Task instructions.
Rewrite every line of the dataset entries below as a numbered list, skipping any blank lines.

(Dataset entries)
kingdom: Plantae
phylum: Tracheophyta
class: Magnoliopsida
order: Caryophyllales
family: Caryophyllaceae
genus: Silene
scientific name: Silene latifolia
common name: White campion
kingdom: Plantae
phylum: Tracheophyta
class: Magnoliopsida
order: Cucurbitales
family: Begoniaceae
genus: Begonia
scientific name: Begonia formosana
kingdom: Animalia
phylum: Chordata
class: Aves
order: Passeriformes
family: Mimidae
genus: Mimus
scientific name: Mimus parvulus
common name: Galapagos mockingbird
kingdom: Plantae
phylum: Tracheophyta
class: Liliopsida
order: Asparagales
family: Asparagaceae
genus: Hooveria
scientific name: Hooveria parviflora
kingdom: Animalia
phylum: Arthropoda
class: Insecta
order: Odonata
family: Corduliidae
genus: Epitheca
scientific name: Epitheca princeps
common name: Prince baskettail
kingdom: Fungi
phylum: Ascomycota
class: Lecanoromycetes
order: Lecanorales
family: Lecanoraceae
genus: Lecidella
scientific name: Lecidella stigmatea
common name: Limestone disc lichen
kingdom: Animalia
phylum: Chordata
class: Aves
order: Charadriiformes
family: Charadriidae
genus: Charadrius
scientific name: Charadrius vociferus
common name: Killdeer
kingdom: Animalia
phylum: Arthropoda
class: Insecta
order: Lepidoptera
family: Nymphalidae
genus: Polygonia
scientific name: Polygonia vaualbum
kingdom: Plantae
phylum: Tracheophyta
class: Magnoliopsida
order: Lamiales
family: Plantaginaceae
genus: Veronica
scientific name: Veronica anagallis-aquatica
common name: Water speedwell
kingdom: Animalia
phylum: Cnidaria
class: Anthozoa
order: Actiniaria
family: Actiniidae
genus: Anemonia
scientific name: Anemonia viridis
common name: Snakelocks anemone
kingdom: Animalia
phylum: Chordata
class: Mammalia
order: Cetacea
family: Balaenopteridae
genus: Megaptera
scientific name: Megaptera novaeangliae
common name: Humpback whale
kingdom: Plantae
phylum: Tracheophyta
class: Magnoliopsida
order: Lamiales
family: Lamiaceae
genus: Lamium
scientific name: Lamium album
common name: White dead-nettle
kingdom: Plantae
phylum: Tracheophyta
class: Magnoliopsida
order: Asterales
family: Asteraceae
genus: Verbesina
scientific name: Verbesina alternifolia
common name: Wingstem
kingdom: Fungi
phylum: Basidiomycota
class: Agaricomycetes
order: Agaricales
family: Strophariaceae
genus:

Correct response.
1. kingdom: Plantae
2. phylum: Tracheophyta
3. class: Magnoliopsida
4. order: Caryophyllales
5. family: Caryophyllaceae
6. genus: Silene
7. scientific name: Silene latifolia
8. common name: White campion
9. kingdom: Plantae
10. phylum: Tracheophyta
11. class: Magnoliopsida
12. order: Cucurbitales
13. family: Begoniaceae
14. genus: Begonia
15. scientific name: Begonia formosana
16. kingdom: Animalia
17. phylum: Chordata
18. class: Aves
19. order: Passeriformes
20. family: Mimidae
21. genus: Mimus
22. scientific name: Mimus parvulus
23. common name: Galapagos mockingbird
24. kingdom: Plantae
25. phylum: Tracheophyta
26. class: Liliopsida
27. order: Asparagales
28. family: Asparagaceae
29. genus: Hooveria
30. scientific name: Hooveria parviflora
31. kingdom: Animalia
32. phylum: Arthropoda
33. class: Insecta
34. order: Odonata
35. family: Corduliidae
36. genus: Epitheca
37. scientific name: Epitheca princeps
38. common name: Prince baskettail
39. kingdom: Fungi
40. phylum: Ascomycota
41. class: Lecanoromycetes
42. order: Lecanorales
43. family: Lecanoraceae
44. genus: Lecidella
45. scientific name: Lecidella stigmatea
46. common name: Limestone disc lichen
47. kingdom: Animalia
48. phylum: Chordata
49. class: Aves
50. order: Charadriiformes
51. family: Charadriidae
52. genus: Charadrius
53. scientific name: Charadrius vociferus
54. common name: Killdeer
55. kingdom: Animalia
56. phylum: Arthropoda
57. class: Insecta
58. order: Lepidoptera
59. family: Nymphalidae
60. genus: Polygonia
61. scientific name: Polygonia vaualbum
62. kingdom: Plantae
63. phylum: Tracheophyta
64. class: Magnoliopsida
65. order: Lamiales
66. family: Plantaginaceae
67. genus: Veronica
68. scientific name: Veronica anagallis-aquatica
69. common name: Water speedwell
70. kingdom: Animalia
71. phylum: Cnidaria
72. class: Anthozoa
73. order: Actiniaria
74. family: Actiniidae
75. genus: Anemonia
76. scientific name: Anemonia viridis
77. common name: Snakelocks anemone
78. kingdom: Animalia
79. phylum: Chordata
80. class: Mammalia
81. order: Cetacea
82. family: Balaenopteridae
83. genus: Megaptera
84. scientific name: Megaptera novaeangliae
85. common name: Humpback whale
86. kingdom: Plantae
87. phylum: Tracheophyta
88. class: Magnoliopsida
89. order: Lamiales
90. family: Lamiaceae
91. genus: Lamium
92. scientific name: Lamium album
93. common name: White dead-nettle
94. kingdom: Plantae
95. phylum: Tracheophyta
96. class: Magnoliopsida
97. order: Asterales
98. family: Asteraceae
99. genus: Verbesina
100. scientific name: Verbesina alternifolia
101. common name: Wingstem
102. kingdom: Fungi
103. phylum: Basidiomycota
104. class: Agaricomycetes
105. order: Agaricales
106. family: Strophariaceae
107. genus:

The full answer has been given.